Ah, yes. The smell of a brand spankin' new season is permeating throughout North American and isn't it b-e-a-u-tiful? And with a new season comes all the usual rites of fall; the return of Hockey Night in Canada, the constant questioning of Gary Bettman's sanity and Chris Chelios yet again featured on an NHL roster. But I'm leaving something out... Something really important... Oh, yes! The return of the NHL season also signals the return of Buys and Sells! What? Buys and Sells isn't synonymous with opening night? You cannot be serious. And neither is this column. Ba-dum-bum. Thanks, I'll be here all season. Hey! DO NOT roll your eyes at me!
Strong Buy: Citizens of Detroit Report Sightings of Airborne Swine
Pigs must be flying in Detroit these days. That's really the only explanation I can come up with for the score of this game. How the Maple Leafs -- a team that has been picked by many to be the East's bottom feeder -- pulled off a win against the Red Wings -- a team picked by many to win the Cup again -- in Detroit, on opening night, after the 2008 Stanley Cup banner was raised to the rafters during the pre-game is simply absurd.
Either the general population is completely wrong in their evaluations of both teams, or this was a serious fluke. And someone go check on Ted Starkey, his head might have exploded since the #30 team in his power rankings just beat the #1 team. Did I mention that it was on opening night? In front of the #1 team's home crowd? After they had raised their Stanley Cup banner? That stuff is not supposed to happen. Jeez, I think my head is going to explode!

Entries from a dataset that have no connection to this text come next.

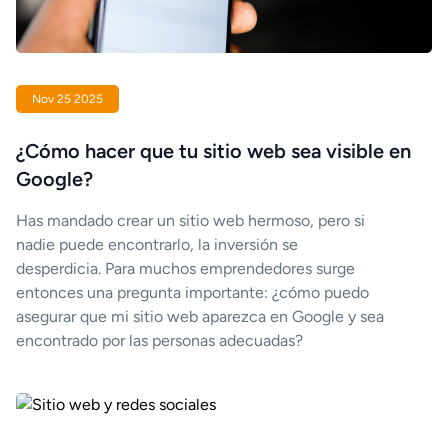
Nov 25 2025
¿Cómo hacer que tu sitio web sea visible en
Google?
Has mandado crear un sitio web hermoso, pero si
nadie puede encontrarlo, la inversión se
desperdicia. Para muchos emprendedores surge
entonces una pregunta importante: ¿cómo puedo
asegurar que mi sitio web aparezca en Google y sea
encontrado por las personas adecuadas?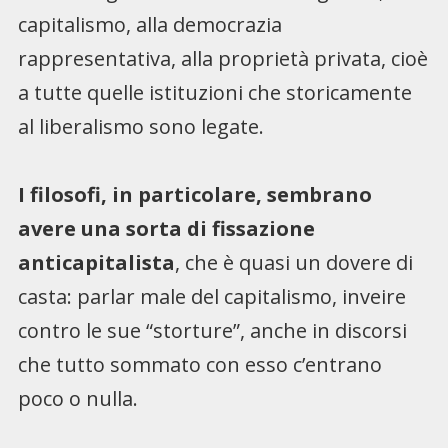
capitalismo, alla democrazia
rappresentativa, alla proprietà privata, cioè
a tutte quelle istituzioni che storicamente
al liberalismo sono legate.
I filosofi, in particolare, sembrano
avere una sorta di fissazione
anticapitalista
, che è quasi un dovere di
casta: parlar male del capitalismo, inveire
contro le sue “storture”, anche in discorsi
che tutto sommato con esso c’entrano
poco o nulla.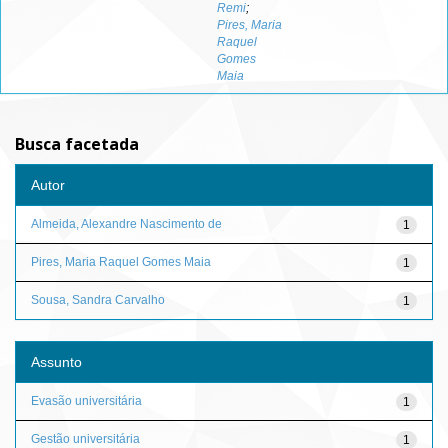
Remi
;
Pires, Maria
Raquel
Gomes
Maia
Busca facetada
Autor
Almeida, Alexandre Nascimento de
1
Pires, Maria Raquel Gomes Maia
1
Sousa, Sandra Carvalho
1
Assunto
Evasão universitária
1
Gestão universitária
1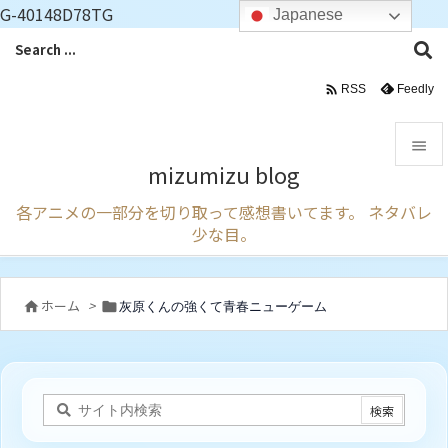
G-40148D78TG
Japanese

Feedly
RSS

mizumizu blog

各アニメの一部分を切り取って感想書いてます。 ネタバレ
メニュ
少な目。

サイド

ホーム
>
灰原くんの強くて青春ニューゲーム


前へ

次へ

検索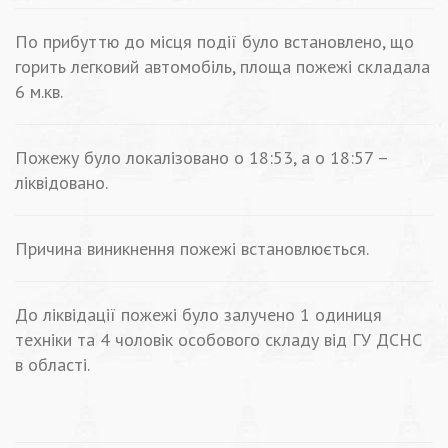
По прибуттю до місця події було встановлено, що
горить легковий автомобіль, площа пожежі складала
6 м.кв.
Пожежу було локалізовано о 18:53, а о 18:57 –
ліквідовано.
Причина виникнення пожежі встановлюється.
До ліквідації пожежі було залучено 1 одиниця
техніки та 4 чоловік особового складу від ГУ ДСНС
в області.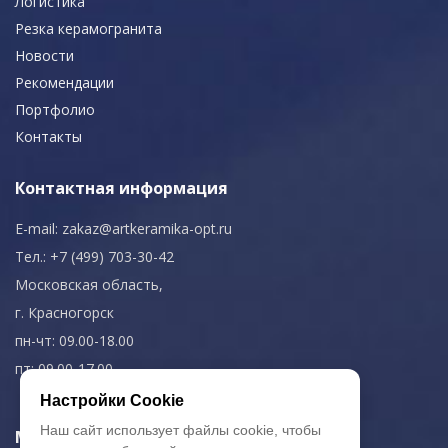
Логистика
Резка керамогранита
Новости
Рекомендации
Портфолио
Контакты
Контактная информация
E-mail:
zakaz@artkeramika-opt.ru
Тел.: +7 (499) 703-30-42
Московская область,
г. Красногорск
пн-чт: 09.00-18.00
пт: 09.00-17.00
Настройки Cookie
Наш сайт использует файлы cookie, чтобы
Мы в соц. сетях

Sell: Def Leppard as a viable NHL marketing tool
Hoo boy. These guys are getting grilled and rightfully so. One of the members, Joe Elliott, was given the esteemed privilege of lifting the Stanley Cup. Even the most casual of hockey fans understand the responsibility that comes with. Joe didn't drop the cup. No, that would probably have been easily forgivable. Joe actually hoisted the Cup, walked around with it, then set it to rest upside down. Really? How do you do that? I didn't even know the Cup could sit like that without falling over. But now I do and I kind of wish that I could erase that from memory.
Buy: The Unnecessary Mascot That is Blatantly Only Being Used for Marketing
From a business standpoint, if you can design a cuddly looking mascot, you're set. It's one of the golden rules in sports business. You need a name, logo and mascot that lend themselves to easy marketing and merchandising. Too bad for the Minnesota Wild they dug themselves a bit of a hole on the first requirement. 'Wild' doesn't exactly lend itself to easy brainstorming sessions. But that's OK. Now they have a mascot who may or may not have an over sized brain. And hey, it can't be worse than this disaster of a mascot.